Where ya been, Invi?
Missed ya


----------



## Invictus (Aug 4, 2020)

Gary O' said:


> Where ya been, Invi?
> Missed ya


Thanks Gary, I’ve been keeping busy on the off grid cabin homestead with building projects...I still come here to read the forums but I don’t always post much.


----------



## Gary O' (Aug 4, 2020)

Invictus said:


> I’ve been keeping busy on the off grid cabin homestead with building projects..


That's the best work....ever

Keep on keepin' on


----------



## Invictus (Aug 4, 2020)

Gary O' said:


> That's the best work....ever
> 
> Keep on keepin' on


Yes I enjoy hard work and It keeps us sexy!


----------



## Pecos (Aug 4, 2020)

Have I been staying sexy? Well no. This prostrate cancer hormone treatment I am undergoing has turned me into a "completely harmless male." The doctor tells me that it will be about ten months before my body started making testosterone again. So I will be closing in on 79 before I get any "mojo" back, ... and it may be a mute point by then anyway. 

But I did have my "time in the sun." Now, I am just an agreeable old guy with good memories, a few stories to tell, and a few adventures ahead of me with my lady.


----------



## Invictus (Aug 4, 2020)

Pecos said:


> Have I been staying sexy? Well no. This prostrate cancer hormone treatment I am undergoing has turned me into a "completely harmless male." The doctor tells me that it will be about ten months before my body started making testosterone again. So I will be closing in on 79 before I get any "mojo" back, ... and it may be a mute point by then anyway.
> 
> But I did have my "time in the sun." Now, I am just an agreeable old guy with good memories, a few stories to tell, and a few adventures ahead of me with my lady.


Hope you get well soon...Stay sexy my friend.


----------



## Pecos (Aug 4, 2020)

Invictus said:


> Hope you get well soon...Stay sexy my friend.


Thank you my friend!

While there is some temptation for me to deny it, I have accepted the simple fact is that this is my new reality. I have to "roll with it" if I am to survive. My cancer was found fairly early and everyone that I have talked to who went through this treatment went on to live another 10 to 20 years.

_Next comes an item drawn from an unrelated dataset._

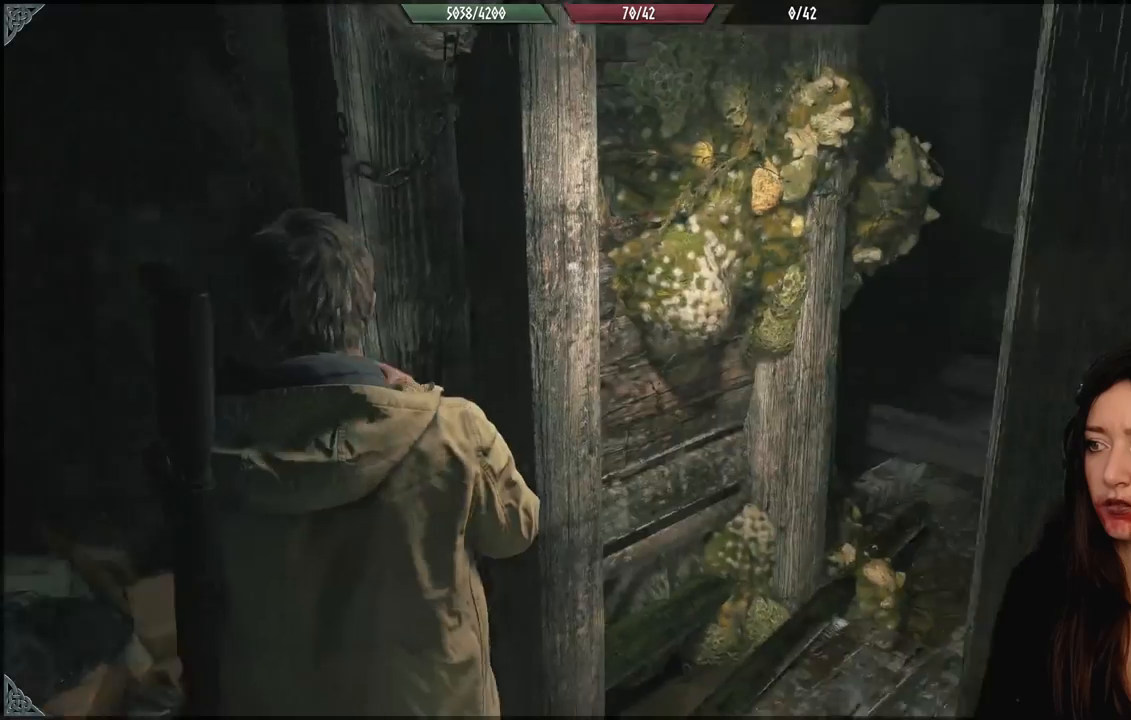
{"buttons": [], "left_stick": "up", "right_stick": "center", "events": [[50, "left_stick", "up-right"], [250, "left_stick", "up"], [267, "right_stick", "center"]]}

Many of them return to actually being sexually active. My Doctor advises that I am doing well and I do know that I am on the "downhill slide" with this thing. I am largely beyond the rough parts and am simply dealing with hot flashes, fatigue and some muscle loss. I will be heading back to the gym for more vigorous workouts in about a year. 

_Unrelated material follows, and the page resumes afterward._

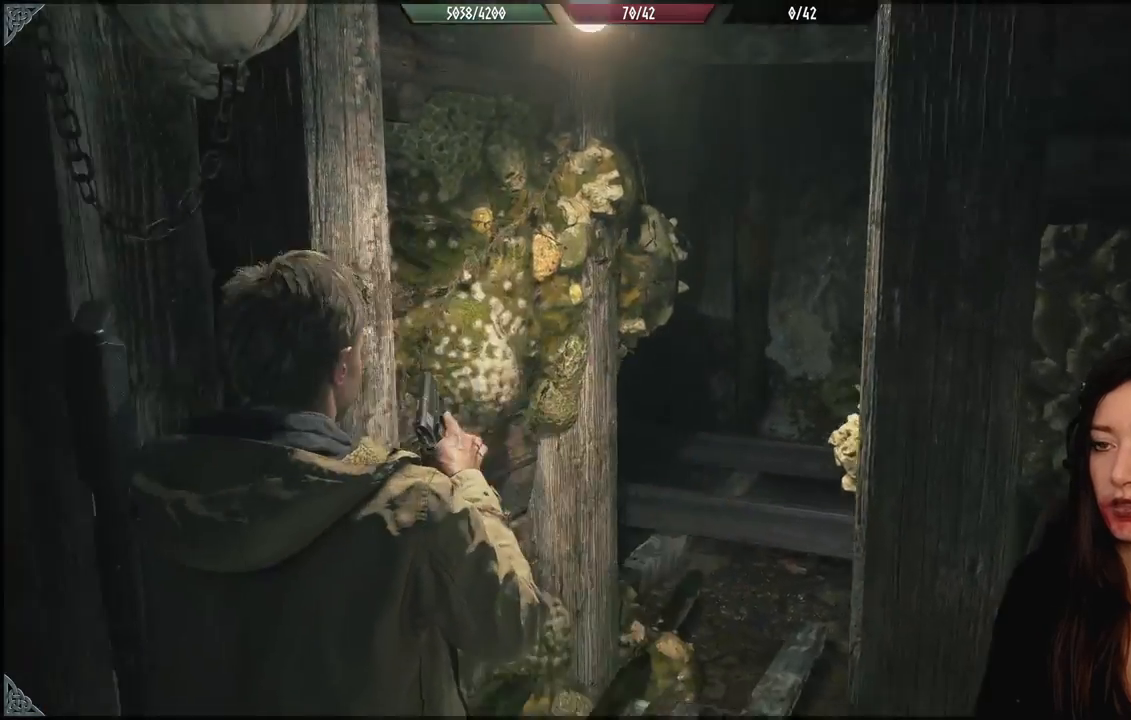
{"buttons": [], "left_stick": "up-left", "right_stick": "left", "events": [[200, "left_stick", "left"], [467, "left_stick", "up-left"]]}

There is still a lot of beauty and joy in this world and I intend to enjoy it. "Crying into my beer" is not for me. I suspect that some of the other men (or husbands of women on this forum) may experience what I am going through and maybe what I say here today will help them "keep their chins up." 

My wife has simply been wonderful through this struggle.


----------



## Invictus (Aug 4, 2020)

Pecos said:


> Thank you my friend!
> 
> While there is some temptation for me to deny it, I have accepted the simple fact is that this is my new reality. I have to "roll with it" if I am to survive. My cancer was found fairly early and everyone that I have talked to who went through this treatment went on to live another 10 to 20 years. Many of them return to actually being sexually active. My Doctor advises that I am doing well and I do know that I am on the "downhill slide" with this thing. I am largely beyond the rough parts and am simply dealing with hot flashes, fatigue and some muscle loss. I will be heading back to the gym for more vigorous workouts in about a year.
> 
> ...


 You sound like you have a great attitude and a good supportive wife, so I’m betting you’re gonna be just fine. I wish you the very best!


----------



## LindaB (Aug 6, 2020)

Sexy, to me, isn't purely physical attraction but a combination of many attributes. Some people have it, looks aside, and some just don't.


----------



## Ferocious (Aug 6, 2020)

Wren said:


>


*Bloody 'ell, how did his torso manage to stay connected to his legs??? *


----------



## katlupe (Aug 6, 2020)

Someone called me sexy this morning, so I must be. lol


----------



## Invictus (Aug 6, 2020)

LindaB said:


> Sexy, to me, isn't purely physical attraction but a combination of many attributes. Some people have it, looks aside, and some just don't.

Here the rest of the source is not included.